The season of Lent is less than a week away. Now is the time to talk with your family about what you will be giving up and/or what disciplines you will be taking on.
Lent begins with Ash Wednesday and I encourage you to take your children to an imposition of ashes service. Three years ago Derek Olsen wrote about why he takes his children to church on Ash Wednesday and it remains the most read post in our Grow Christians archives. As parents we struggle with the idea of reminding ourselves and our children of their mortality. As a result, we often shy away from bringing our kids to church once they start to understand what the ashes are all about. In just a few days, Sara Irwin will share a post about how Ash Wednesday has changed for her as a mother as her children aged. The tension she expresses is precisely the reason why I’ve opted to attend a noon service while my kids are in school the past few years.
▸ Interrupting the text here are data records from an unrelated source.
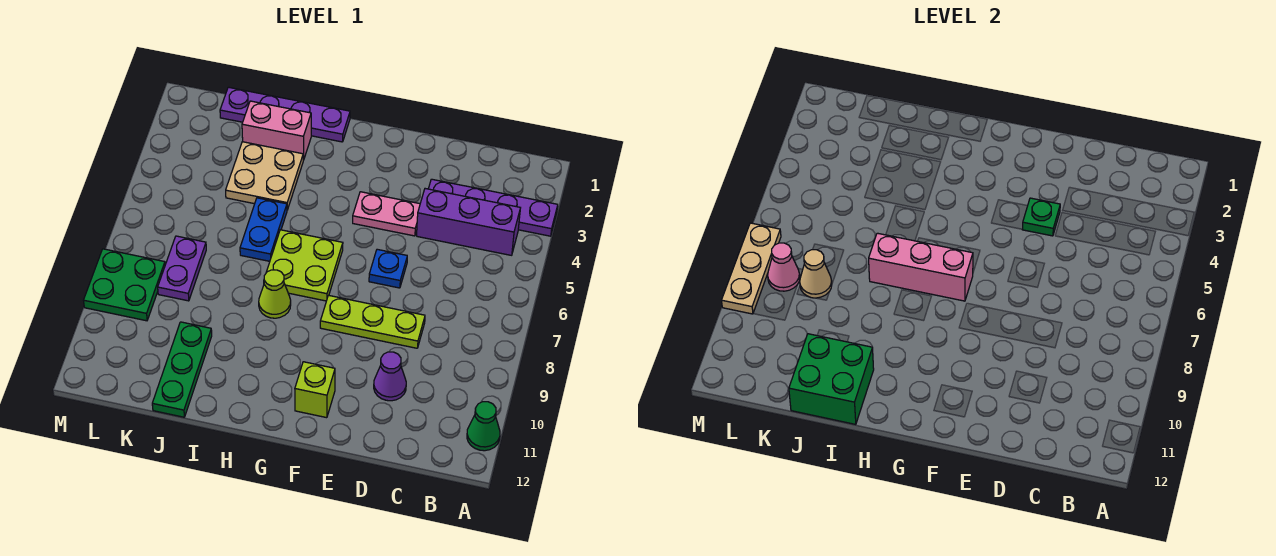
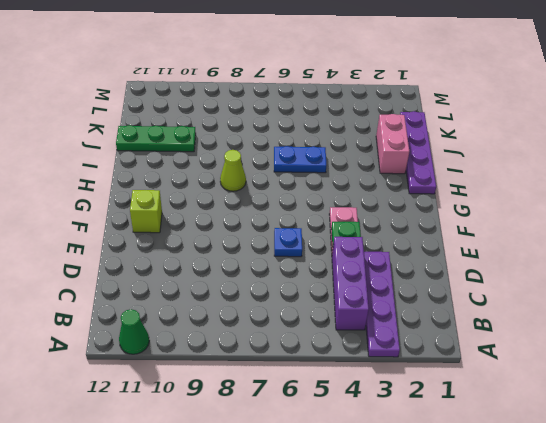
none -> lime plate D8:F8 level 1
none -> purple cone D10 level 1
none -> lime plate G6:H7 level 1

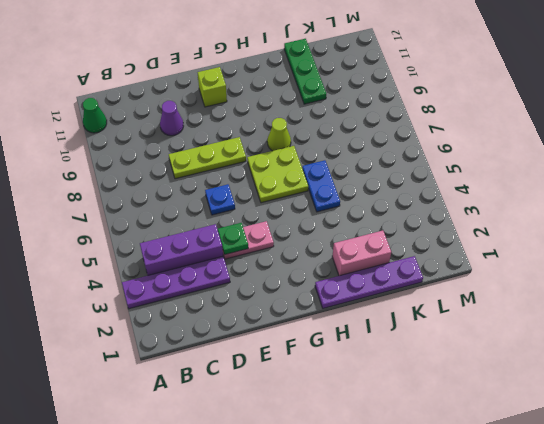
none -> tan plate I3:J4 level 1
none -> purple plate K7:K8 level 1
none -> green plate L8:M9 level 1

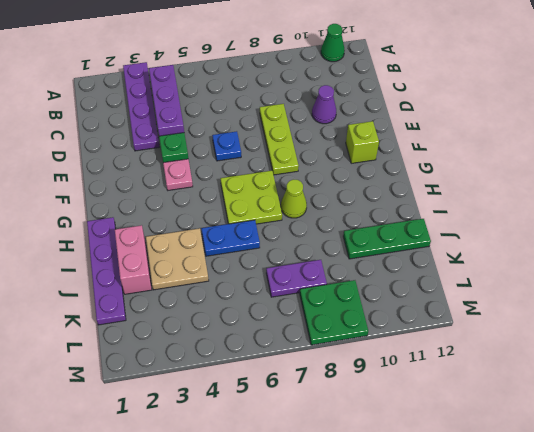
none -> pink brick G7:I7 level 2
none -> green brick I11:J12 level 2
none -> tan cone K8 level 2

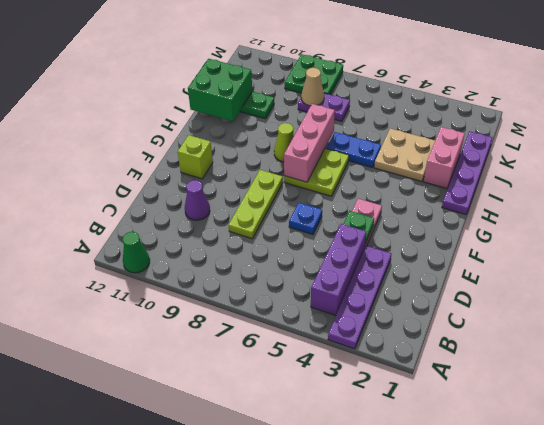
none -> pink cone L8 level 2
none -> tan plate M7:M9 level 2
This will be the year I finally bring them back to church on Ash Wednesday.
What then happens after Ash Wednesday?
There are countless ways to observe Lent as a family. It can be something as simple as a visual reminder of the season like using a purple tablecloth or placing a cross in middle of your table. With a bit more effort, you can easily create an age appropriate sacred space in your home with objects symbolic to the season of Lent. Grow Christians contributor Emily Watkins wrote this insightful post about her family’s evolving sacred space for Building Faith a few years ago. I definitely recommend reading it!
In our household we’ve successfully added a small spiritual discipline to our family life during Lent the past few years. I set my alarm fifteen minutes earlier than usual so that I can start the coffee, pack lunches, prep breakfast and unload the dishwasher before the children come downstairs. This allows me to sit at the table with them over breakfast rather than scurrying around the kitchen like a half-asleep mother who hasn’t yet had her coffee.
Two years ago I read them a chapter from The Path Family Storybook while they ate cereal each morning. By the time Holy Week arrived, we’d journeyed through the entire bible as a family. Last year we participated in the Good Book Club, taking turns reading from the Gospel of Luke in our Adventure Bible between bites of food. This year, we plan to read from The Saintly Scorecard and play Lent Madness as a family.
Here are some other ideas for small spiritual disciplines that your family can observe:
- Sharon Ely Pearson’s Way of Love for Families. It’s a free download that will help households engage the seven Way of Love spiritual practices and deepen their relationships with God and one another.
- Lectionary based free printable resource from Candle Press . Each week’s printable includes a paraphrase of Sunday’s gospel reading, reflection questions and suggested activities.
- Lent in a Box. Family Ministry Tools created the devotions and activities, but you will need to print them and buy the supplies for your boxes.
When I was growing up my parents always asked us to join them in giving up something for Lent. No matter how many times they explained it, I never could make the connection between Jesus’ 40 day fast in the wilderness and my abstaining from chocolate. As a result, I’ve never asked my kids to fast from anything. This year though, I’m ready. We are approaching Lent as the opportunity to reset some unhealthy habits. I’m looking at you, Screen Time and Online Shopping. The former has become something I allow my kids to do when I simply don’t want to hear them fighting or want a break from engaging them myself. The latter has simply grown excessive and we want to put that money to better use.
What behaviors or habits have become troublesome for your family? What would it look like to fast from over-scheduling, whining or going out to eat during Lent?
I pray that your household is able to observe Lent in a way that sets it apart from the rest of the year. Consider this season to be an opportunity for your family to both grow closer to God and one another, and also a time of turning away from temptation and turning toward God.
How will your household observe Lent this year?